What you need to do =
The entries below contain a line with "(291, 166) = (337, 312): blue" and a line with "(528, 23) = (322, 40): wall". Retype exactly everything from the first down to the second, both included, and nothing else.

----

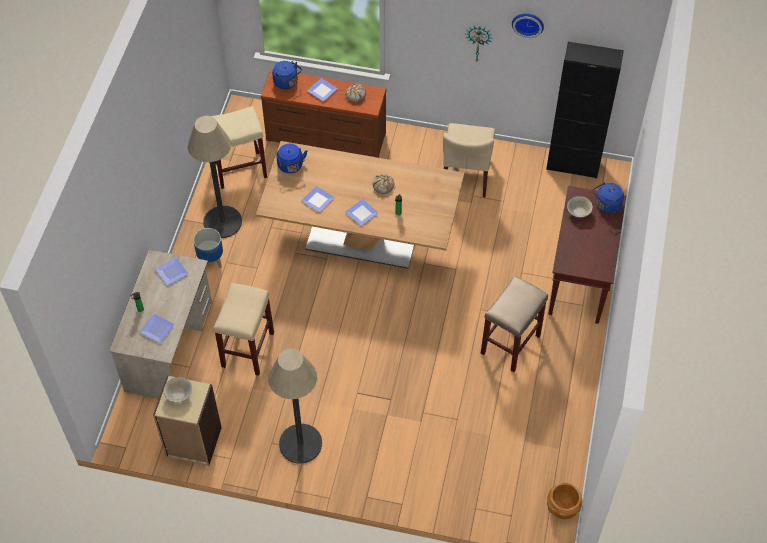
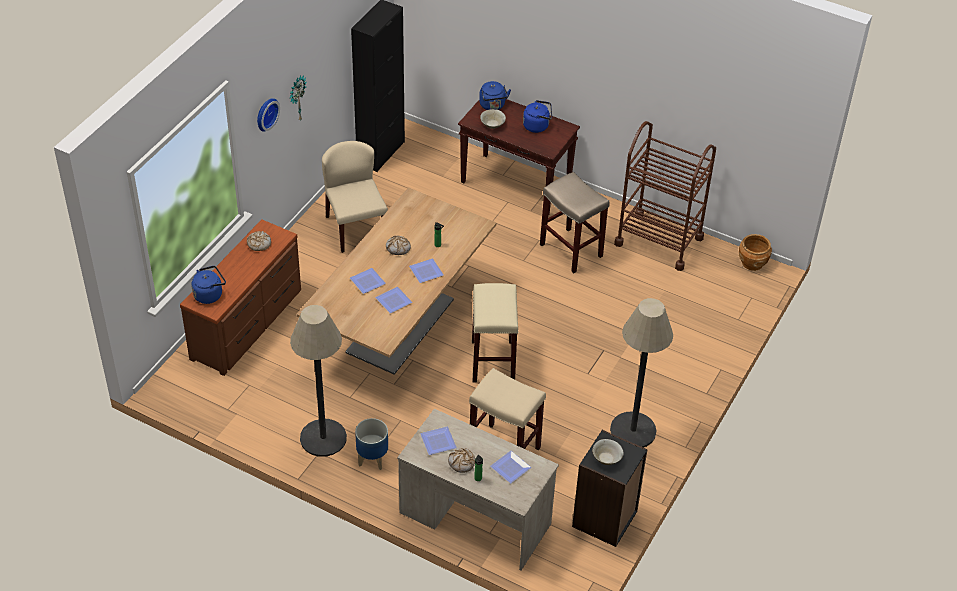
camera: 75 degrees left, 10 degrees down
(154, 294) = (461, 462): none -> bread
(193, 442) = (605, 519): beige bookcase -> black bookcase
(240, 169) = (254, 407): beige stool -> beige stool (492, 361)
(291, 166) = (337, 312): blue kettle -> blue kettle (537, 126)
(322, 91) = (239, 269): plate -> plate (369, 282)
(466, 175) = (355, 228): beige chair -> beige chair turned 135 degrees counterclockwise
(528, 23) = (322, 40): wall clock -> wall clock (265, 113)
(557, 416) = (659, 241): none -> brown cart

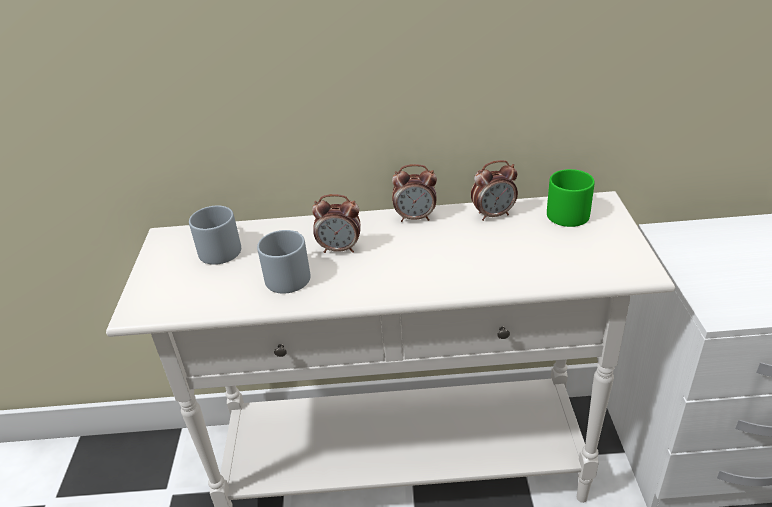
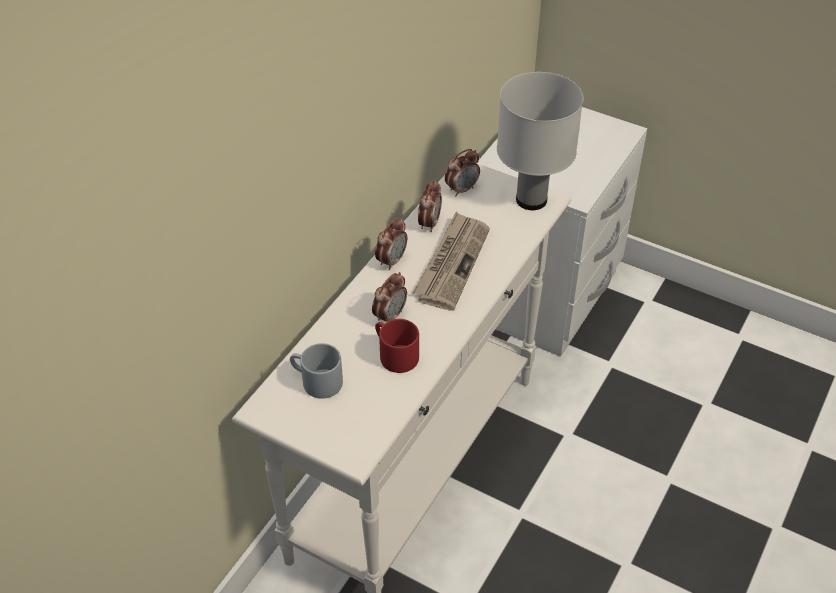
camera: 60 degrees left, 10 degrees up
(290, 274) = (394, 354): grey mug -> red mug
(455, 252) = (452, 263): none -> newspaper
(569, 211) = (462, 189): green mug -> alarm clock
(622, 259) = (532, 200): none -> white table lamp

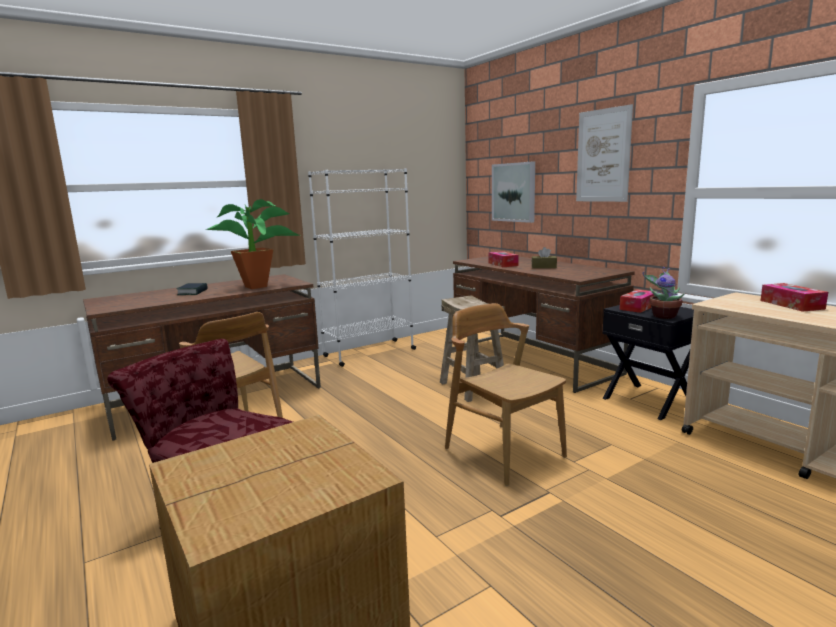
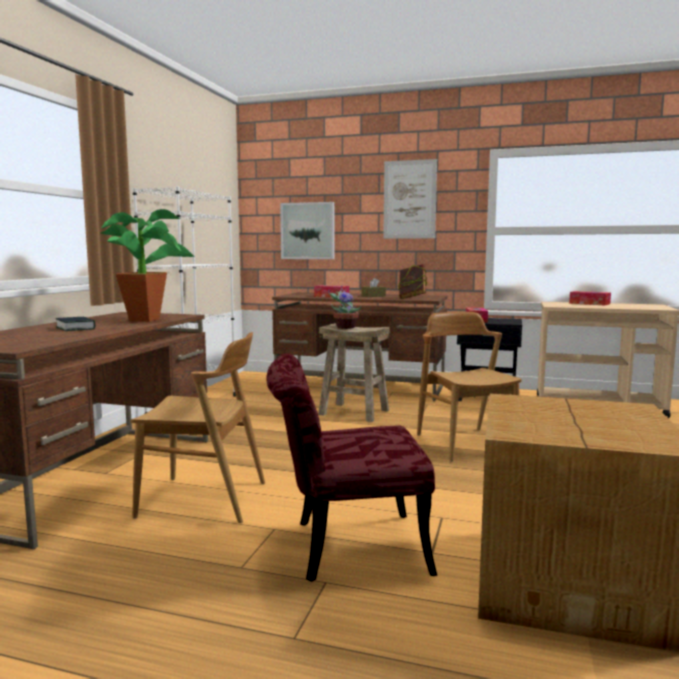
camera: 40 degrees left, 5 degrees down
(504, 452) = (466, 444): brown chair -> brown chair turned 60 degrees clockwise
(568, 274) = (412, 298): none -> book
(663, 316) = (506, 322): potted plant -> potted plant (344, 327)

----

Written response =
(291, 166) = (337, 312): blue kettle -> blue kettle (537, 126)
(322, 91) = (239, 269): plate -> plate (369, 282)
(466, 175) = (355, 228): beige chair -> beige chair turned 135 degrees counterclockwise
(528, 23) = (322, 40): wall clock -> wall clock (265, 113)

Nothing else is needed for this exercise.